### REQUIREMENT 1
In the forum thread about electronics parts stores, which two companies are now in the same shop on Industrial Ave.?
### REQUIREMENT 2
Rewrite the stretch of the forum thread about electronics parts stores from "Dang it all, we" through "butlers by now.", changing "robot butlers" to "robot chefs".
### REQUIREMENT 3
Carry the forum thread about electronics parts stores forward from its last line.

### TEXT FOR ANALYSIS
+ + + +
Online is the only way now. There are a couple stores in Ottawa. Active Electronics is closing it's store to be online only. As well they should. Every time I went in they didn't have the stock. Gervais Electronics is in the east end and again they have to order and the stuff they do have is too much. A few years ago I was going to put real 2dtp switches on a L6 DL4 delay. They were selling online for a few dollars each. Gervais wanted $22 each IIRC. I needed 6 or 8 of them.


----------



## WhiteFalcon (Jun 9, 2015)

I miss them too. It was always a great place to buy adapters, jacks, and various small components. The Source sucks!!


----------



## vadsy (Dec 2, 2010)

dang Millenniums killed the Radio Shack industry..,


----------



## Wardo (Feb 5, 2010)

When it was called The Source I went in and asked if they had anything that I could use for a mic attenuator. No one including the manager knew what an attenuator was. Kinda like trying to buy spark plugs at canadian tire.


----------



## Electraglide (Jan 24, 2010)

How about these guys? 
That Old Retro Store Buy/Trade Stereo Equipment
Guitar Repair Shack
201-5501 1A St. SW
Calgary, AB
[email protected]
(403) 255-5543
There used to be a place on 32nd just off Barlow I used to go to for tubes etc. a couple of years back. There's also a guy on 17th SE about a block past 52nd St. Has a lot of old guitars, amps etc.. Probably would have what you're looking for.


----------



## oheare (Jun 18, 2012)

player99 said:


> Online is the only way now. There are a couple stores in Ottawa. Active Electronics is closing it's store to be online only. As well they should. Every time I went in they didn't have the stock. Gervais Electronics is in the east end and again they have to order and the stuff they do have is too much. A few years ago I was going to put real 2dtp switches on a L6 DL4 delay. They were selling online for a few dollars each. Gervais wanted $22 each IIRC. I needed 6 or 8 of them.


FWIW, Active Components and Gervais Electronics are now in the same shop on Industrial Ave., Active is closed, company name is different, and they seem to have combined the holes in both companies' stock.

I bought a bunch of stuff from Canada's #1 Parts Source For DIY Musicians - Next Gen Musical Ltd. just recently; they've got a surprising amount of basic passive components, as well as the usual switches and stuff. Now I'm waiting on the stuff that I had to order online.


----------



## jb welder (Sep 14, 2010)

'Radio Shack woo ooo that's what you wanna hear' 

Dang it all, we get 'the source' and down south they get 'The Shack'.


----------



## Hammerhands (Dec 19, 2016)

How come the hobby stores don’t have electronics?

I wish it was the most common hobby. We should all have robot butlers by now.


----------



## laristotle (Aug 29, 2019)

Wardo said:


> Kinda like trying to buy spark plugs at canadian tire.


or blinker fluid.


----------



## Todd MacCulloch (Mar 8, 2018)

player99 said:


> Online is the only way now. There are a couple stores in Ottawa. Active Electronics is closing it's store to be online only. As well they should. Every time I went in they didn't have the stock. Gervais Electronics is in the east end and again they have to order and the stuff they do have is too much. A few years ago I was going to put real 2dtp switches on a L6 DL4 delay. They were selling online for a few dollars each. Gervais wanted $22 each IIRC. I needed 6 or 8 of them.
+ + + +
Data items:
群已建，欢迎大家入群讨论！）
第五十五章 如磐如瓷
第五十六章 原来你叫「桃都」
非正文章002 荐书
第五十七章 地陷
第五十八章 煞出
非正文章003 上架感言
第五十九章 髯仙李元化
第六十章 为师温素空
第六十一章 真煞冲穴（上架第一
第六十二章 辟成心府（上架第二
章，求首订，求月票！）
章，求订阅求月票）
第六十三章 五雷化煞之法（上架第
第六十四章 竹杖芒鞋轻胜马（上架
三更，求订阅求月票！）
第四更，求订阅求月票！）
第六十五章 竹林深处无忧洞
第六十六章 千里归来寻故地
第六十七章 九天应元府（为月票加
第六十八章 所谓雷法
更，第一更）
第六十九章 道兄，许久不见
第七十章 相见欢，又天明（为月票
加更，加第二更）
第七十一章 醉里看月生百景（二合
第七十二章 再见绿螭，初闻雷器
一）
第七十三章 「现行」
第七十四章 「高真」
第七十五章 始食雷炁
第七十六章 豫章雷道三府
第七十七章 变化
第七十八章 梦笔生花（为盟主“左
+ + + +
### RESULT 1
Active Components and Gervais Electronics

### RESULT 2
Dang it all, we get 'the source' and down south they get 'The Shack'.


----------



## Hammerhands (Dec 19, 2016)

How come the hobby stores don’t have electronics?

I wish it was the most common hobby. We should all have robot chefs by now.

### RESULT 3
I liked browsing Active, but you're right, often stock was a problem and I would end up adding it to my Tayda order.
Still it was a great place to walk through -- I got lots of project ideas and picked up decent tools that I didn't know I needed 

So are they part of Gervais now? I haven't been since they moved.


----------



## oheare (Jun 18, 2012)

Todd MacCulloch said:


> I liked browsing Active, but you're right, often stock was a problem and I would end up adding it to my Tayda order.
> Still it was a great place to walk through -- I got lots of project ideas and picked up decent tools that I didn't know I needed
> 
> So are they part of Gervais now? I haven't been since they moved.


As I understand it, Active and Gervais were both acquired by somebody else, the two stores were merged into the one storefront on Industrial, some of both sets of employees were retained, and gosh knows what else is happening. The web sites for both stores still exist, for what it's worth, and the only mention of a business change is on the Active locations website, which mentions Accessotronik. Accessotronik's home page seems to have been unchanged since October 2018, per the dates on the home page, and there are major problems with all the pages on the site. 

Frustrating as heck...


----------



## vadsy (Dec 2, 2010)

Wardo said:


> When it was called The Source I went in and asked if they had anything that I could use for a mic attenuator. No one including the manager knew what an attenuator was. Kinda like trying to buy spark plugs at canadian tire.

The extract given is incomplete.